— START OF RECORDS TO USE —

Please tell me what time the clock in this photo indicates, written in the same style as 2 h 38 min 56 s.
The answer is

— END OF RECORDS TO USE —
— START OF RECORDS TO USE —

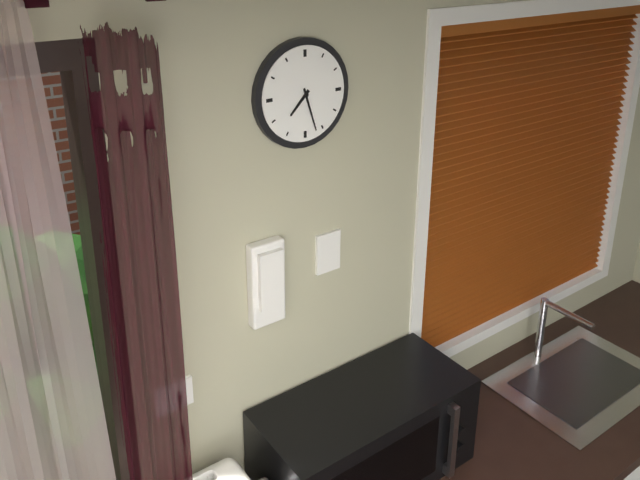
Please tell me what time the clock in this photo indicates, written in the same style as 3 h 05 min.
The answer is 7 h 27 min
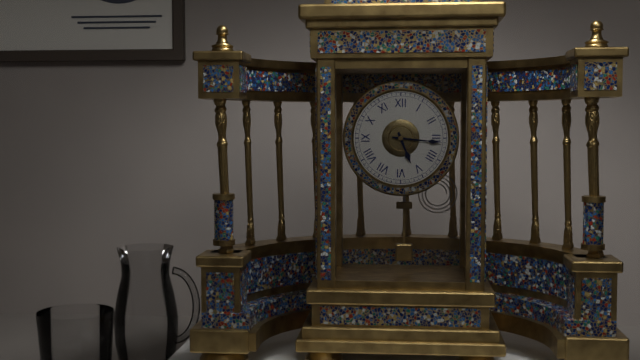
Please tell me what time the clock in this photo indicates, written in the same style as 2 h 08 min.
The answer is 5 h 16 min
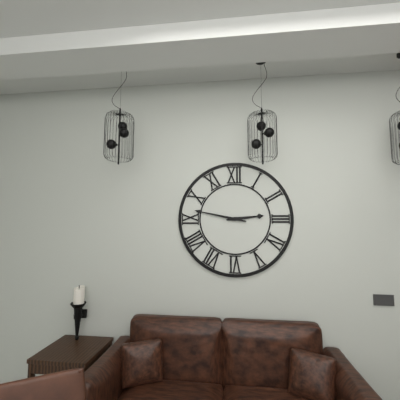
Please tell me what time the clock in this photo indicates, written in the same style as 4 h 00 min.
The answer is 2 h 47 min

— END OF RECORDS TO USE —
— START OF RECORDS TO USE —

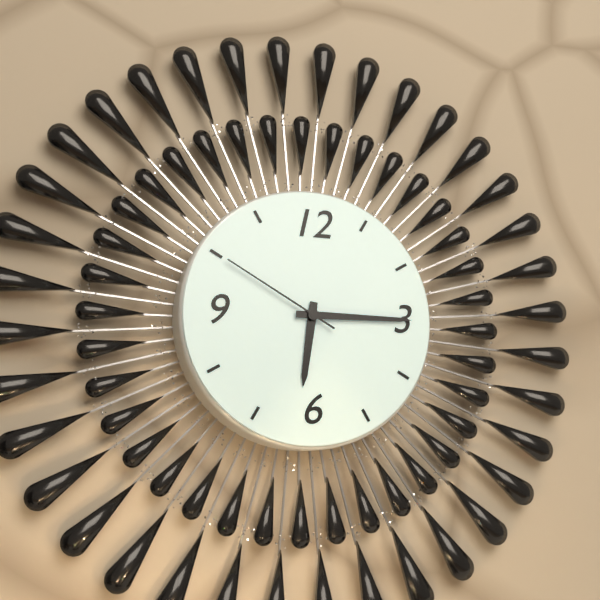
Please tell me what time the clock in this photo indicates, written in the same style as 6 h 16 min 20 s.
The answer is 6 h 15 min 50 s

— END OF RECORDS TO USE —

- _BRIEF_
Rewrite the stretch from the line containing "2 h 08 min." through the line containing "The answer is 5 h 16 min", changing "clock" to "timepiece" and keeping everything else the same.

- _WORKED ANSWER_
Please tell me what time the timepiece in this photo indicates, written in the same style as 2 h 08 min.
The answer is 5 h 16 min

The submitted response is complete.